---------- Recorded data ----------
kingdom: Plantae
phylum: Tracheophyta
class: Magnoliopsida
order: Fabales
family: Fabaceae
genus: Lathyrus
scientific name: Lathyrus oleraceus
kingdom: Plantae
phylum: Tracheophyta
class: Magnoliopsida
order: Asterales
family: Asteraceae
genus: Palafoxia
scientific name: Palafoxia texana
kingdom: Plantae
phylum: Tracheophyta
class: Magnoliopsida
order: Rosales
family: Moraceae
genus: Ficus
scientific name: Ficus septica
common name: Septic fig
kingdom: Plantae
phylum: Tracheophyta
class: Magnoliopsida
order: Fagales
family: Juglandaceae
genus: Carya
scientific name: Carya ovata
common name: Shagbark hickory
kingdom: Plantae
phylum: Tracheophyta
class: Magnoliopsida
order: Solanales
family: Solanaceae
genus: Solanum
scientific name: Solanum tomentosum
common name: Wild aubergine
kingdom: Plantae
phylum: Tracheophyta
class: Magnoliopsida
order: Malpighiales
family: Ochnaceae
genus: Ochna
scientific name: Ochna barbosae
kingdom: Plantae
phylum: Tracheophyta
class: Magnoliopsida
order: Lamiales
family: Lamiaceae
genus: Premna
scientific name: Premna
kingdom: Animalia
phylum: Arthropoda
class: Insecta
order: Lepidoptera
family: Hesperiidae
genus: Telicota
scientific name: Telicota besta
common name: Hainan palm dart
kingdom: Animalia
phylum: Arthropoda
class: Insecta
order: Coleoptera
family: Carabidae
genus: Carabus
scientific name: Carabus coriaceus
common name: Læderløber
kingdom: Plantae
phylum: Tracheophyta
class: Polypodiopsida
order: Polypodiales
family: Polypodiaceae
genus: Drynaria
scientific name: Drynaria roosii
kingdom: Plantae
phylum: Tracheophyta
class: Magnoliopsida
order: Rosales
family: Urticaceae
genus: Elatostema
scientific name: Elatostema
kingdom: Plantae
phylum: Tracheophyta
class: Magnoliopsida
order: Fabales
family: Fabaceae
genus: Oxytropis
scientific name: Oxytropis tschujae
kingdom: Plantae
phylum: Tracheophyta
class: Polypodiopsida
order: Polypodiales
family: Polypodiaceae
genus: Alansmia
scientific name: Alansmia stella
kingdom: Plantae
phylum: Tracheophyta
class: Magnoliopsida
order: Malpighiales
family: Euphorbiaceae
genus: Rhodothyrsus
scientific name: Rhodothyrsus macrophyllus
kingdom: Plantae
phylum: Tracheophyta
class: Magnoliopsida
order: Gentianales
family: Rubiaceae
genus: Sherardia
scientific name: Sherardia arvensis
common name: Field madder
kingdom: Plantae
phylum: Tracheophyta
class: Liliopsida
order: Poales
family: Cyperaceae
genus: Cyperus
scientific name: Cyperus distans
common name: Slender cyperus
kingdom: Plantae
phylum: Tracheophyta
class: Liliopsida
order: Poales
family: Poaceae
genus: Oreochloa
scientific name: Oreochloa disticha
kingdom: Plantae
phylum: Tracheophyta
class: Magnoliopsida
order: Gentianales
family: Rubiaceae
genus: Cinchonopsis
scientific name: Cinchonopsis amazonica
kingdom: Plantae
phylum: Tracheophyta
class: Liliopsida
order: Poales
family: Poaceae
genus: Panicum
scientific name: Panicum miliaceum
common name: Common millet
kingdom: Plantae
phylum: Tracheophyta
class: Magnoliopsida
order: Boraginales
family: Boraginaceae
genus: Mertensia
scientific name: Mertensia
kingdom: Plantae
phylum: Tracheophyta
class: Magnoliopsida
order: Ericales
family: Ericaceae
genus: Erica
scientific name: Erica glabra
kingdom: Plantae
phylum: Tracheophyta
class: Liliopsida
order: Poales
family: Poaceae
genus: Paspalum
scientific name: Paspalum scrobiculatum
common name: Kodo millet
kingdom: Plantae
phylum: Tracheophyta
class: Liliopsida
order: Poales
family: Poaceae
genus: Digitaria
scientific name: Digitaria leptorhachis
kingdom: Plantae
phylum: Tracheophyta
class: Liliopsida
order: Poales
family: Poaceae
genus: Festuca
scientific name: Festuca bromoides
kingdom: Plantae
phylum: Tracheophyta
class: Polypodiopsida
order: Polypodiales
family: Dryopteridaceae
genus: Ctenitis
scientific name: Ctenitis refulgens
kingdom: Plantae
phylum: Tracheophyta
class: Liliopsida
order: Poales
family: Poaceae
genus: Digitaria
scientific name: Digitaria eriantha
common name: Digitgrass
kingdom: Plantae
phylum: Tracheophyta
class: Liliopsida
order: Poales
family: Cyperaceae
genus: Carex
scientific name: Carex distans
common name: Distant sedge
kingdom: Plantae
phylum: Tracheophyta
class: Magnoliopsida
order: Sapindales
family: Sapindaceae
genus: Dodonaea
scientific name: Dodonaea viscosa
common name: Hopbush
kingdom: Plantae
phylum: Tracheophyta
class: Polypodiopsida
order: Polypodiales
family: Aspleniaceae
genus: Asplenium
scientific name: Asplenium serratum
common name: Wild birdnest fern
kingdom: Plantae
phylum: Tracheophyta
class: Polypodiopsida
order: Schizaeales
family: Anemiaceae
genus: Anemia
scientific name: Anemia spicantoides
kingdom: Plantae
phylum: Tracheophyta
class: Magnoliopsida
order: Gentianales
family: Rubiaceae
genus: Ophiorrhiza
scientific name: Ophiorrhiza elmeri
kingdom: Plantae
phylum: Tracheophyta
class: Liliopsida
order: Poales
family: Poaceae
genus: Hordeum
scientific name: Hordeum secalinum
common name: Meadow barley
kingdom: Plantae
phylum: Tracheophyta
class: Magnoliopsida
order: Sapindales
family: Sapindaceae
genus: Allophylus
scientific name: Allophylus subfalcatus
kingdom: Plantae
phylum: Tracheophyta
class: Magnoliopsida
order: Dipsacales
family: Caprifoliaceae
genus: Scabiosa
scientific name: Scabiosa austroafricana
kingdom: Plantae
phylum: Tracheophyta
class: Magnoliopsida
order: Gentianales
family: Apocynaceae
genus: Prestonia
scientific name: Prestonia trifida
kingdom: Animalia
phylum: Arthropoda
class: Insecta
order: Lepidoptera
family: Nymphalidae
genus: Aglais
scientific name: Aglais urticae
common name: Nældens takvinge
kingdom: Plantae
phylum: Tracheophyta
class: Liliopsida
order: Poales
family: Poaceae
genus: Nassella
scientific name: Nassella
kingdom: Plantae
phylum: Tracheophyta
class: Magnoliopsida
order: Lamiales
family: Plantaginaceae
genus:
----------
What the exercise asks:
Rewrite all the records above, replacing "common name" with "vernacular name" wherever it occurs and leaving every other word unchanged.

Solution to the exercise:
kingdom: Plantae
phylum: Tracheophyta
class: Magnoliopsida
order: Fabales
family: Fabaceae
genus: Lathyrus
scientific name: Lathyrus oleraceus
kingdom: Plantae
phylum: Tracheophyta
class: Magnoliopsida
order: Asterales
family: Asteraceae
genus: Palafoxia
scientific name: Palafoxia texana
kingdom: Plantae
phylum: Tracheophyta
class: Magnoliopsida
order: Rosales
family: Moraceae
genus: Ficus
scientific name: Ficus septica
vernacular name: Septic fig
kingdom: Plantae
phylum: Tracheophyta
class: Magnoliopsida
order: Fagales
family: Juglandaceae
genus: Carya
scientific name: Carya ovata
vernacular name: Shagbark hickory
kingdom: Plantae
phylum: Tracheophyta
class: Magnoliopsida
order: Solanales
family: Solanaceae
genus: Solanum
scientific name: Solanum tomentosum
vernacular name: Wild aubergine
kingdom: Plantae
phylum: Tracheophyta
class: Magnoliopsida
order: Malpighiales
family: Ochnaceae
genus: Ochna
scientific name: Ochna barbosae
kingdom: Plantae
phylum: Tracheophyta
class: Magnoliopsida
order: Lamiales
family: Lamiaceae
genus: Premna
scientific name: Premna
kingdom: Animalia
phylum: Arthropoda
class: Insecta
order: Lepidoptera
family: Hesperiidae
genus: Telicota
scientific name: Telicota besta
vernacular name: Hainan palm dart
kingdom: Animalia
phylum: Arthropoda
class: Insecta
order: Coleoptera
family: Carabidae
genus: Carabus
scientific name: Carabus coriaceus
vernacular name: Læderløber
kingdom: Plantae
phylum: Tracheophyta
class: Polypodiopsida
order: Polypodiales
family: Polypodiaceae
genus: Drynaria
scientific name: Drynaria roosii
kingdom: Plantae
phylum: Tracheophyta
class: Magnoliopsida
order: Rosales
family: Urticaceae
genus: Elatostema
scientific name: Elatostema
kingdom: Plantae
phylum: Tracheophyta
class: Magnoliopsida
order: Fabales
family: Fabaceae
genus: Oxytropis
scientific name: Oxytropis tschujae
kingdom: Plantae
phylum: Tracheophyta
class: Polypodiopsida
order: Polypodiales
family: Polypodiaceae
genus: Alansmia
scientific name: Alansmia stella
kingdom: Plantae
phylum: Tracheophyta
class: Magnoliopsida
order: Malpighiales
family: Euphorbiaceae
genus: Rhodothyrsus
scientific name: Rhodothyrsus macrophyllus
kingdom: Plantae
phylum: Tracheophyta
class: Magnoliopsida
order: Gentianales
family: Rubiaceae
genus: Sherardia
scientific name: Sherardia arvensis
vernacular name: Field madder
kingdom: Plantae
phylum: Tracheophyta
class: Liliopsida
order: Poales
family: Cyperaceae
genus: Cyperus
scientific name: Cyperus distans
vernacular name: Slender cyperus
kingdom: Plantae
phylum: Tracheophyta
class: Liliopsida
order: Poales
family: Poaceae
genus: Oreochloa
scientific name: Oreochloa disticha
kingdom: Plantae
phylum: Tracheophyta
class: Magnoliopsida
order: Gentianales
family: Rubiaceae
genus: Cinchonopsis
scientific name: Cinchonopsis amazonica
kingdom: Plantae
phylum: Tracheophyta
class: Liliopsida
order: Poales
family: Poaceae
genus: Panicum
scientific name: Panicum miliaceum
vernacular name: Common millet
kingdom: Plantae
phylum: Tracheophyta
class: Magnoliopsida
order: Boraginales
family: Boraginaceae
genus: Mertensia
scientific name: Mertensia
kingdom: Plantae
phylum: Tracheophyta
class: Magnoliopsida
order: Ericales
family: Ericaceae
genus: Erica
scientific name: Erica glabra
kingdom: Plantae
phylum: Tracheophyta
class: Liliopsida
order: Poales
family: Poaceae
genus: Paspalum
scientific name: Paspalum scrobiculatum
vernacular name: Kodo millet
kingdom: Plantae
phylum: Tracheophyta
class: Liliopsida
order: Poales
family: Poaceae
genus: Digitaria
scientific name: Digitaria leptorhachis
kingdom: Plantae
phylum: Tracheophyta
class: Liliopsida
order: Poales
family: Poaceae
genus: Festuca
scientific name: Festuca bromoides
kingdom: Plantae
phylum: Tracheophyta
class: Polypodiopsida
order: Polypodiales
family: Dryopteridaceae
genus: Ctenitis
scientific name: Ctenitis refulgens
kingdom: Plantae
phylum: Tracheophyta
class: Liliopsida
order: Poales
family: Poaceae
genus: Digitaria
scientific name: Digitaria eriantha
vernacular name: Digitgrass
kingdom: Plantae
phylum: Tracheophyta
class: Liliopsida
order: Poales
family: Cyperaceae
genus: Carex
scientific name: Carex distans
vernacular name: Distant sedge
kingdom: Plantae
phylum: Tracheophyta
class: Magnoliopsida
order: Sapindales
family: Sapindaceae
genus: Dodonaea
scientific name: Dodonaea viscosa
vernacular name: Hopbush
kingdom: Plantae
phylum: Tracheophyta
class: Polypodiopsida
order: Polypodiales
family: Aspleniaceae
genus: Asplenium
scientific name: Asplenium serratum
vernacular name: Wild birdnest fern
kingdom: Plantae
phylum: Tracheophyta
class: Polypodiopsida
order: Schizaeales
family: Anemiaceae
genus: Anemia
scientific name: Anemia spicantoides
kingdom: Plantae
phylum: Tracheophyta
class: Magnoliopsida
order: Gentianales
family: Rubiaceae
genus: Ophiorrhiza
scientific name: Ophiorrhiza elmeri
kingdom: Plantae
phylum: Tracheophyta
class: Liliopsida
order: Poales
family: Poaceae
genus: Hordeum
scientific name: Hordeum secalinum
vernacular name: Meadow barley
kingdom: Plantae
phylum: Tracheophyta
class: Magnoliopsida
order: Sapindales
family: Sapindaceae
genus: Allophylus
scientific name: Allophylus subfalcatus
kingdom: Plantae
phylum: Tracheophyta
class: Magnoliopsida
order: Dipsacales
family: Caprifoliaceae
genus: Scabiosa
scientific name: Scabiosa austroafricana
kingdom: Plantae
phylum: Tracheophyta
class: Magnoliopsida
order: Gentianales
family: Apocynaceae
genus: Prestonia
scientific name: Prestonia trifida
kingdom: Animalia
phylum: Arthropoda
class: Insecta
order: Lepidoptera
family: Nymphalidae
genus: Aglais
scientific name: Aglais urticae
vernacular name: Nældens takvinge
kingdom: Plantae
phylum: Tracheophyta
class: Liliopsida
order: Poales
family: Poaceae
genus: Nassella
scientific name: Nassella
kingdom: Plantae
phylum: Tracheophyta
class: Magnoliopsida
order: Lamiales
family: Plantaginaceae
genus:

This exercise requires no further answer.